Monday 17 November 2008

Death of a club.

Things do not look good for Wollongong's troubled Fraternity club. It has a huge debt at an impossible interest rate, infighting at board level - and it's most valuable asset has been downgraded by a council decision.

Fifty years ago the Wollongong Italian community built this club as a place to preserve the Italian way of life. It served good Italian food, played peculiar Italian sporting games - and was a congenial meeting place where people of Italian background could entertain their Australian friends.

The club prospered and over time bought out neighbouring houses to create one of the biggest club car parks in this state - but things went downhill from there. An ambitious expansion plan saw cost overruns and inflation create an unfinished building programme and unsustainable debt.

There have been several remedial plans, all frustrated by an inability to create a board with financial skills.

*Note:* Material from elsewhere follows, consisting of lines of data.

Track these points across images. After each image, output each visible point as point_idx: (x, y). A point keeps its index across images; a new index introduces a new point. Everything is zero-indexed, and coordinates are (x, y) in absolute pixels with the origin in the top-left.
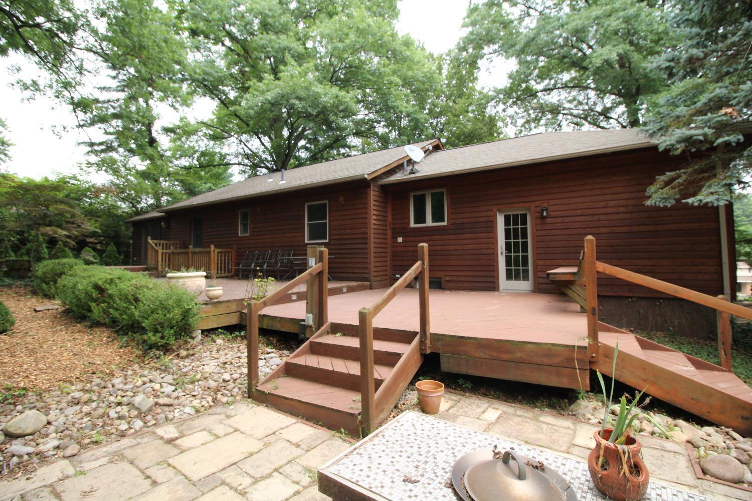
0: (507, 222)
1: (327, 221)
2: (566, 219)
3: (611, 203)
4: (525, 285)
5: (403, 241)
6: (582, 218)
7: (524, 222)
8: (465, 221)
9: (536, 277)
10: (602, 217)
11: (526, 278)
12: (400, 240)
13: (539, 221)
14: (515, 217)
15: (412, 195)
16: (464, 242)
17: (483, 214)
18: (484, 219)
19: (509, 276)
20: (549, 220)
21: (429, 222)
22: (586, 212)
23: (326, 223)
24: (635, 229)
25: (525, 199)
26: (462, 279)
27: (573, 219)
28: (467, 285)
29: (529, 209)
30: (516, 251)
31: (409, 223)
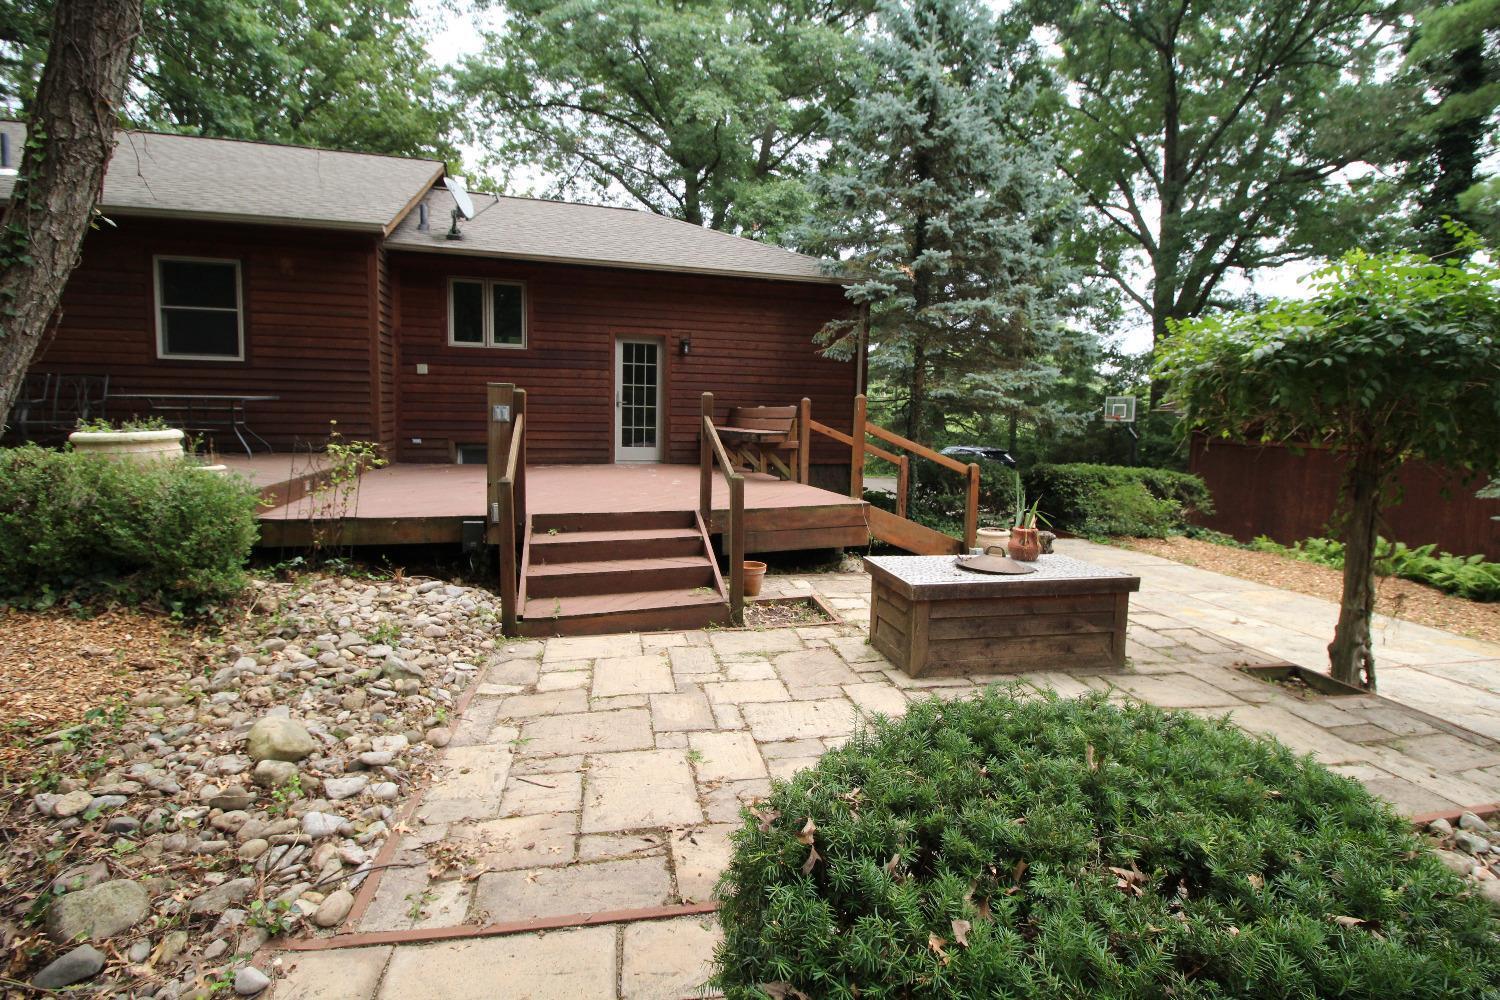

Elements within the club wish to preserve a culture incompatible with the management stresses of a modern club - and there is now a chance that it will go out of existence.

The saving grace could have been the huge amount of car space right alongside a fast developing shopping precinct. There were offers to buy this and lease some back to the club - while development on other sections would ensure viability.

This was scuttled when Wollongong council declared it flood prone land - and indicated that building approval would be refused.

It seems strange that just a few hundred yards away - on perfectly flat land - there is a huge new shopping centre with underground parking nearly completion.

If the club car park is flood prone, what will happen to that new complex and it's underground car park should a deluge occur ?

There may be politics at work in this scenario. Customer parking will be a big issue when the Fairy Meadow shopping expansion is complete. The Fraternity club car park will have little value if it is denied development, but it would solve a lot of problems if it could be cheaply acquired to provide car parking for the expanding shopping centre.

This seems to be a complicated chess board - where a lot of competing interests are in play !

1 comment:

  1. Geoff, the decision to allow the shopping centre on the corner of Princes Highway and Elliotts Rd Fairymeadow was made by the previous [sacked, corrupt' Council and under an old Local Environment Plan that permitted it. A few things have happened since then! For one Wollongong City Council were sacked for corruption and the LEP has been updated and rewritten to take into account the very real issue of flooding in this locality. The Frat is located next to [and I mean right beside] Fairy Creek. A lot of mediation and flood mitigation work has been done after the dreadful damage from the 1998 floods, but the fact remains it is a highly flood prone area. I was living in Elliotts Rd the night of the August 1998 floods. I was actually in Elliotts Rd and Princes Higway at Fairymeadow just before the flood was peaking at around 7pm. Fairy Creek had spilled out as its banks could not hold the swell of water. At the time I escaped from Princes Highway I had to wade to my car [left on higher ground] in swirling, freezing water than came up to my crotch! This was on the corner of Princes Highway and Elliotts Rd. The water rose even higher after 7pm till it peaked around midnight. All of Campus east student accommodation ground floor was totally flooded with hundreds of thousands in damage. It does not have underground structures like car parks either. I usually agree with you on most matters Geoff but the fact that a previous, corrupt council using an out of date LEP approved the building of this shopping centre - clearly a planning disaster waiting to happen when the next flood occurs - is not reason to for the Council to approve an even more dangeorus Development application [because it is a block closeer to the source of the flood water ie., the Fairy Creek] for the Frat car park. How the shopping centre being built will ever be able to obtain flood insurance is beyond me. I consider it uninsurable.